TEXT UNDER STUDY below:
If you’ve been paying attention you might notice that the method of finite differences applies to polynomials and Babbage wished to calculate were logarithmic and trigonometrical functions. This is however not a serious problem, through the use of other bits of higher mathematics, which we don’t need to go into here, it is possible to represent both logarithmic and trigonometrical functions as polynomials. There are some problems involved with using the method of finite differences with these polynomials but these are surmountable and Babbage was a good enough mathematician to cope with these difficulties.
Babbage now had a concept and a plan to realise it, all he now needed was the finances to put his plan into action. This was not a problem. Great Britain was a world power with a large empire and the British Government was more than ready to cough up the readies for a scheme to provide reliable mathematical tables for navigation for the Royal Navy and Merchant Marine that serviced, controlled and defended that empire. In total over a period of about ten years the Government provided Babbage with about £17, 000, literally a fortune in the early nineteen hundreds. What did they get for their money, in the end nothing!
Why didn’t Babbage deliver the Difference Engine? There is a widespread myth that Babbage’s computer couldn’t be built with the technology available in the first half of the nineteenth century. This is simply not true, as I said a myth. Several modules of the Difference Engine were built and functioned perfectly. Babbage himself had one, which he would demonstrate at his scientific soirées, amongst other things to demonstrate his theory of miracles.
End of TEXT UNDER STUDY.
## EXERCISE DETAILS
Update the passage about Babbage's Difference Engine, starting at "Why didn’t Babbage" and ending at "theory of miracles.", so that "Difference Engine" becomes "calculating engine".
GIVEN ENTRIES below:
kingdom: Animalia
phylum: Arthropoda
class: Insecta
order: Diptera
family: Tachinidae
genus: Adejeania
End of GIVEN ENTRIES.
## SOLUTION
Why didn’t Babbage deliver the calculating engine? There is a widespread myth that Babbage’s computer couldn’t be built with the technology available in the first half of the nineteenth century. This is simply not true, as I said a myth. Several modules of the calculating engine were built and functioned perfectly. Babbage himself had one, which he would demonstrate at his scientific soirées, amongst other things to demonstrate his theory of miracles.